Some 10 years ago, they wanted tech firms from India to manage their digital infrastructure, outsource hardware procurement needs, and supply hospital information systems.
“Today, they are saying, ‘Help me build my platform capabilities’,” Raaghavan says. Fractal has its corporate headquarters in New York and its registered office in Mumbai. Raaghavan says this demand to become digital-first is why the India-U.S. corridor companies will grow.
However, health-tech companies need sophisticated talent. “It is no longer about doing backend IT management work. You are expected to build new digital products.
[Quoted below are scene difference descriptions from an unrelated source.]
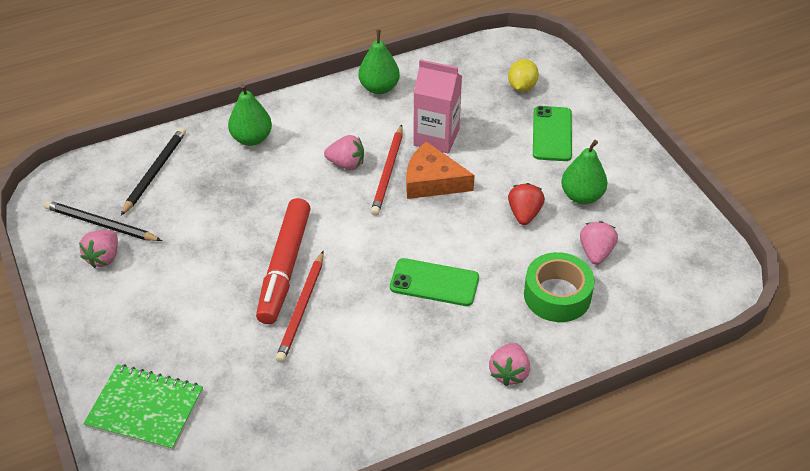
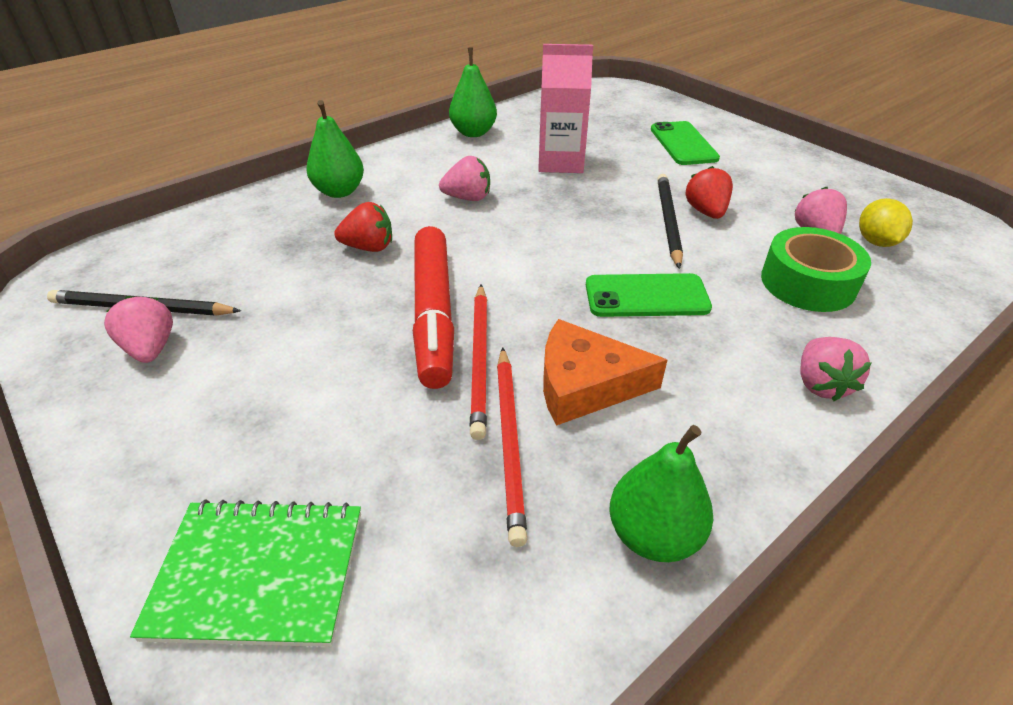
camera: 15 degrees left, 5 degrees down
pink strawberry [79,230,118,268] -> pink strawberry turned 150 degrees clockwise [104,296,173,363]
black pencil [121,127,186,216] -> black pencil moved to [657,174,683,269]
red pencil [371,125,403,216] -> red pencil moved to [497,347,527,547]
orange cheese [406,141,475,199] -> orange cheese moved to [543,319,667,426]
yellow lemon [508,59,539,92] -> yellow lemon moved to [859,198,913,247]
green pear [561,140,607,204] -> green pear moved to [609,425,713,562]
none -> red strawberry [334,202,392,252]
Getting the right talent is a challenge,” Raaghavan says.
Companies with a broad focus are narrowing it to specialised health-IT offerings. Chennai-based Agilisium focussed on health-tech in 2022. Raj Babu, CEO, says he founded the company in 2014 to meet the demand for cloud solutions. But it soon became challenging for emerging players like Agilisium to keep their edge.
“I realised we were only scratching the surface with our technology… I identified life sciences as a particularly high-value industry,” Babu says.
Today, Agilisium collaborates with pharma and biotech companies to provide data-driven insights and innovative solutions, helping accelerate drug discovery, optimise patient care, achieve commercial success and streamline product delivery. It has launched an innovation lab in Chennai backed by a $1 million fund, inviting researchers, scholars, doctors, and scientists to work with it in drug discovery. Agilisium is aiming for revenues of $1 billion by 2027.
Industry experts say that, with more shifts towards the cloud, they expect the market to reach at least $400 billion in the next 10 years. Even a small slice of this business would be huge for Indian health-tech firms.
However, AI and analytics cannot predict what U.S. President Donald Trump will do next to implement his ‘America First’ policies. U.S. health-tech start-ups led by Indian entrepreneurs might find the going easier than India-based firms serving the U.S. Indian firms are banking on cost arbitrage and a large pool of technically qualified people, but long-term success will come from differentiated products and services.